### DATASET CONTENT
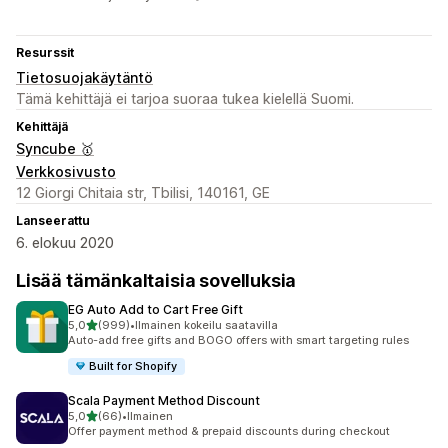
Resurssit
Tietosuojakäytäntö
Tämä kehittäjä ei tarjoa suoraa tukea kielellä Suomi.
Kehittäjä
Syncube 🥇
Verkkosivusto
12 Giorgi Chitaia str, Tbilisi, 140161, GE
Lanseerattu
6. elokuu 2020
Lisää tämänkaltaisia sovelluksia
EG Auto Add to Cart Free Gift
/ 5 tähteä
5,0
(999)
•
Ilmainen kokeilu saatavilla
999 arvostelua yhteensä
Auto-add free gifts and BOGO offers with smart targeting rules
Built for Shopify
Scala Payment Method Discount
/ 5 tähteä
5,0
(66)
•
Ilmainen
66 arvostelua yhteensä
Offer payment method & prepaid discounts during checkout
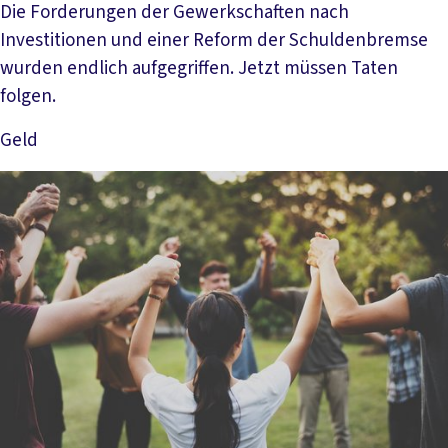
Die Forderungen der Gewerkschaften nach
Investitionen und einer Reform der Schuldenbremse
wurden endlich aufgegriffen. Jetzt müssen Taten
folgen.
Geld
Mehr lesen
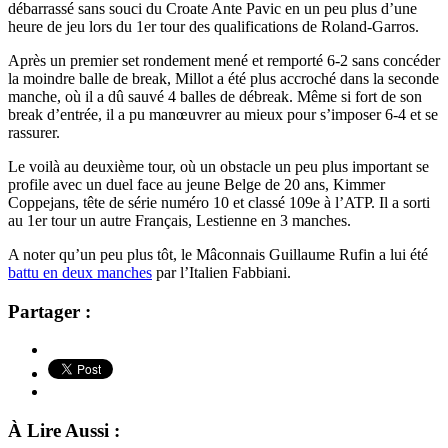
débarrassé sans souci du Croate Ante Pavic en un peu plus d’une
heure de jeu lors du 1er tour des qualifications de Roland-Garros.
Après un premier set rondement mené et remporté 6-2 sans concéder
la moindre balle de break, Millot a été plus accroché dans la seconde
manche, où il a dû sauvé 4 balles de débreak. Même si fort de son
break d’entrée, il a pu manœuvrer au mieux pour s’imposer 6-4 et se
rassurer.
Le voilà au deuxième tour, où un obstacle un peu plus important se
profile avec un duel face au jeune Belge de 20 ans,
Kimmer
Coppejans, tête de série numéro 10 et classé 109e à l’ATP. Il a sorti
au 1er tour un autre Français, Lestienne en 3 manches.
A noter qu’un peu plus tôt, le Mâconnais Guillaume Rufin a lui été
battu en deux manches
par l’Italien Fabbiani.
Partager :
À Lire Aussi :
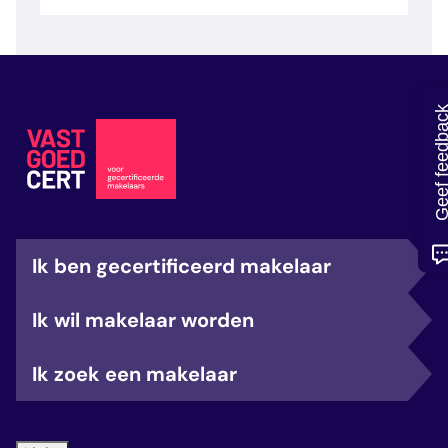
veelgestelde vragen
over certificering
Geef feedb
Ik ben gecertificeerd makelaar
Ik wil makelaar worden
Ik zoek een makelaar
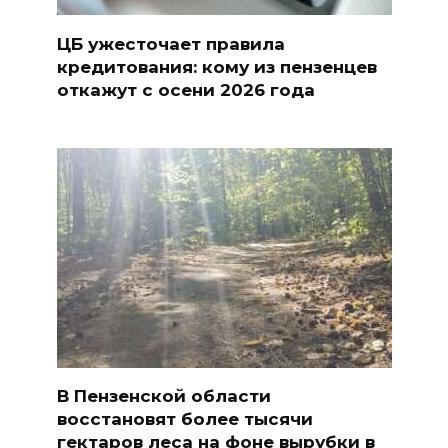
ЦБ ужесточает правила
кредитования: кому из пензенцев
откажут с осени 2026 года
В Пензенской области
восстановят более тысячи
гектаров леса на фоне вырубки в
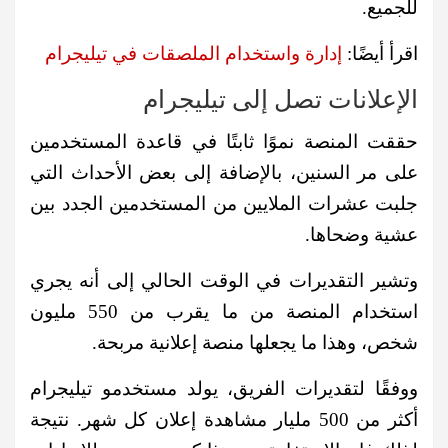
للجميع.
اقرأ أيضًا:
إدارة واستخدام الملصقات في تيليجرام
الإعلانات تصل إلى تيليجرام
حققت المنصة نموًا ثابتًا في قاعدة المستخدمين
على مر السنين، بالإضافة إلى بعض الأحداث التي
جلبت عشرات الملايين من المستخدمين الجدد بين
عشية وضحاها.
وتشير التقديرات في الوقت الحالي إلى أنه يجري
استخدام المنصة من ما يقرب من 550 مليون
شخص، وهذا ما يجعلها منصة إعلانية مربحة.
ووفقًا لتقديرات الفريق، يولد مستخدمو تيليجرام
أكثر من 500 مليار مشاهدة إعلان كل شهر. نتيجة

### TASK OBJECTIVE
Starting with the first entry and ending with the last, reproduce the listing exactly, without its pictures.

### FINAL ANSWER
Resurssit
Tietosuojakäytäntö
Tämä kehittäjä ei tarjoa suoraa tukea kielellä Suomi.
Kehittäjä
Syncube 🥇
Verkkosivusto
12 Giorgi Chitaia str, Tbilisi, 140161, GE
Lanseerattu
6. elokuu 2020
Lisää tämänkaltaisia sovelluksia
EG Auto Add to Cart Free Gift
/ 5 tähteä
5,0
(999)
•
Ilmainen kokeilu saatavilla
999 arvostelua yhteensä
Auto-add free gifts and BOGO offers with smart targeting rules
Built for Shopify
Scala Payment Method Discount
/ 5 tähteä
5,0
(66)
•
Ilmainen
66 arvostelua yhteensä
Offer payment method & prepaid discounts during checkout
Die Forderungen der Gewerkschaften nach
Investitionen und einer Reform der Schuldenbremse
wurden endlich aufgegriffen. Jetzt müssen Taten
folgen.
Geld
Mehr lesen
débarrassé sans souci du Croate Ante Pavic en un peu plus d’une
heure de jeu lors du 1er tour des qualifications de Roland-Garros.
Après un premier set rondement mené et remporté 6-2 sans concéder
la moindre balle de break, Millot a été plus accroché dans la seconde
manche, où il a dû sauvé 4 balles de débreak. Même si fort de son
break d’entrée, il a pu manœuvrer au mieux pour s’imposer 6-4 et se
rassurer.
Le voilà au deuxième tour, où un obstacle un peu plus important se
profile avec un duel face au jeune Belge de 20 ans,
Kimmer
Coppejans, tête de série numéro 10 et classé 109e à l’ATP. Il a sorti
au 1er tour un autre Français, Lestienne en 3 manches.
A noter qu’un peu plus tôt, le Mâconnais Guillaume Rufin a lui été
battu en deux manches
par l’Italien Fabbiani.
Partager :
À Lire Aussi :
veelgestelde vragen
over certificering
Geef feedb
Ik ben gecertificeerd makelaar
Ik wil makelaar worden
Ik zoek een makelaar
ЦБ ужесточает правила
кредитования: кому из пензенцев
откажут с осени 2026 года
В Пензенской области
восстановят более тысячи
гектаров леса на фоне вырубки в
للجميع.
اقرأ أيضًا:
إدارة واستخدام الملصقات في تيليجرام
الإعلانات تصل إلى تيليجرام
حققت المنصة نموًا ثابتًا في قاعدة المستخدمين
على مر السنين، بالإضافة إلى بعض الأحداث التي
جلبت عشرات الملايين من المستخدمين الجدد بين
عشية وضحاها.
وتشير التقديرات في الوقت الحالي إلى أنه يجري
استخدام المنصة من ما يقرب من 550 مليون
شخص، وهذا ما يجعلها منصة إعلانية مربحة.
ووفقًا لتقديرات الفريق، يولد مستخدمو تيليجرام
أكثر من 500 مليار مشاهدة إعلان كل شهر. نتيجة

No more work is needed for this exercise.